## Task prompt
Your answer should hold exactly the lines below from the line with "hfov_deg: 61.7" through the line with "f_number: 2.4", both included, and no pictures at all.

## Extracted data
+++
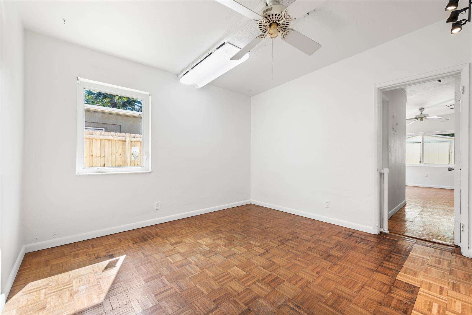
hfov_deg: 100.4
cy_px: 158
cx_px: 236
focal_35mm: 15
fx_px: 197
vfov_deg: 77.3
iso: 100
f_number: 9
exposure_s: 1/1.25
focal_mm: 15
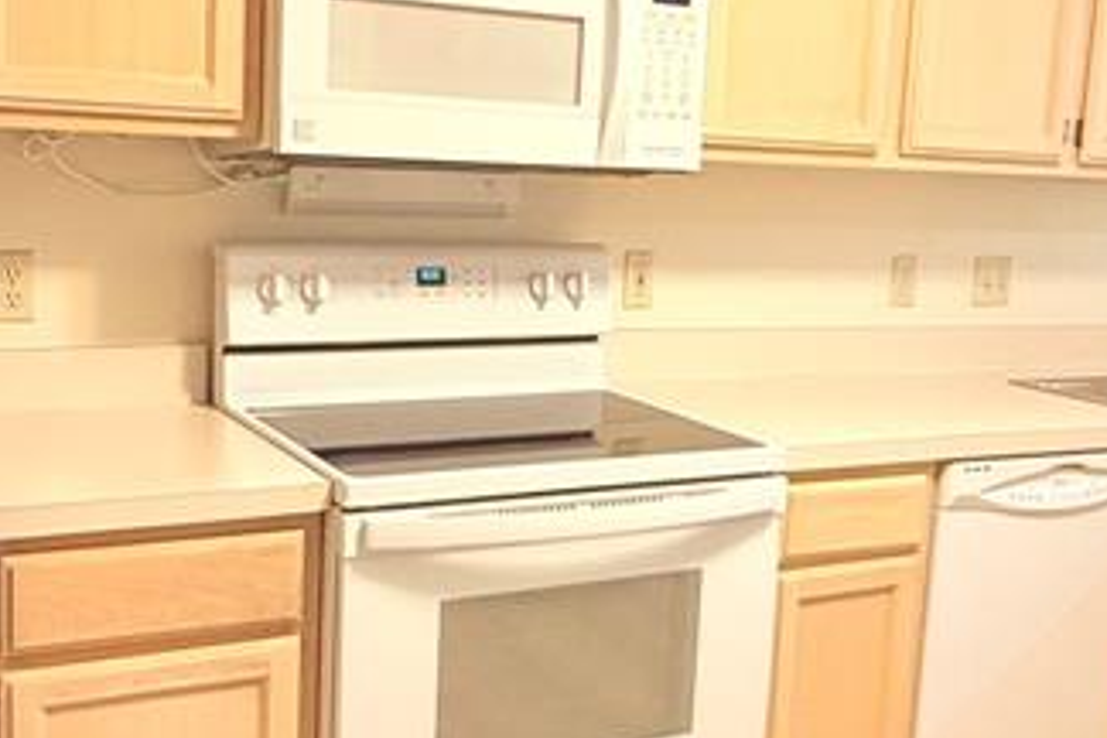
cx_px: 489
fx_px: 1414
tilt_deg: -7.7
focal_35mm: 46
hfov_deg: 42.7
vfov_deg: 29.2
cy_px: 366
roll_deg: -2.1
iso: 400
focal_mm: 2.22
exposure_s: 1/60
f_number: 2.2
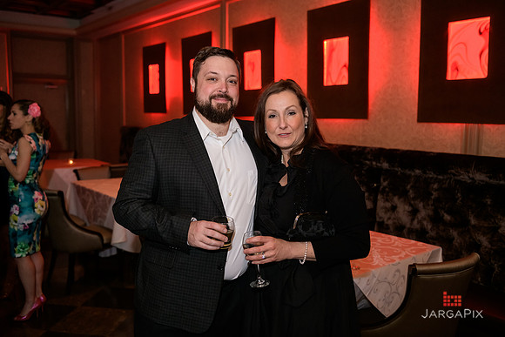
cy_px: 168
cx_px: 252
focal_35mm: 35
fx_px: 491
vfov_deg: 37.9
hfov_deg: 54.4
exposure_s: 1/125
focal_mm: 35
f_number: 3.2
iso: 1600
+++
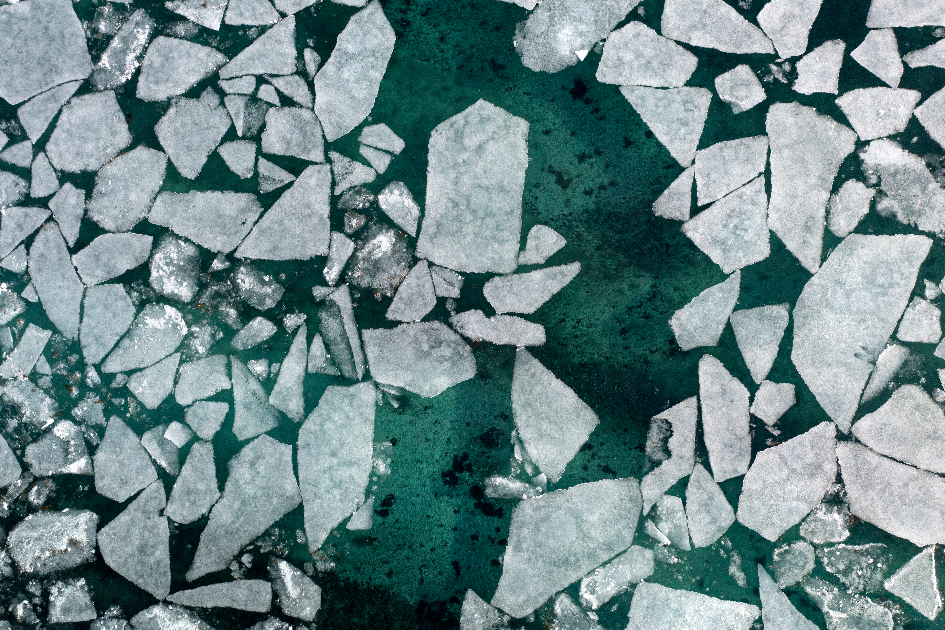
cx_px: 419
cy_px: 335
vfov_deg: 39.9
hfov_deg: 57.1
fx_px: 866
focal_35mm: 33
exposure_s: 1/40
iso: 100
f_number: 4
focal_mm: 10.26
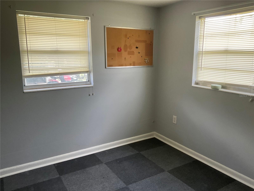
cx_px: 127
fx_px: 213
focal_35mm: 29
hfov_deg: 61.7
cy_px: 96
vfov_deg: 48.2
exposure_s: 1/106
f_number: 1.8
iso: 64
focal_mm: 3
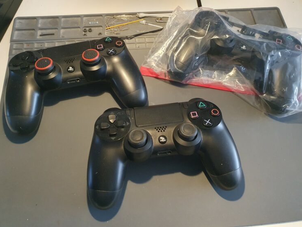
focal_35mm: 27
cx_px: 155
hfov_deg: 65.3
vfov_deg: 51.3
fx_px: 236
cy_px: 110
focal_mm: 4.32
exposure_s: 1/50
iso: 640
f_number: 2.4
+++
## Result of the exercise
hfov_deg: 61.7
cy_px: 96
vfov_deg: 48.2
exposure_s: 1/106
f_number: 1.8
iso: 64
focal_mm: 3
focal_35mm: 27
cx_px: 155
hfov_deg: 65.3
vfov_deg: 51.3
fx_px: 236
cy_px: 110
focal_mm: 4.32
exposure_s: 1/50
iso: 640
f_number: 2.4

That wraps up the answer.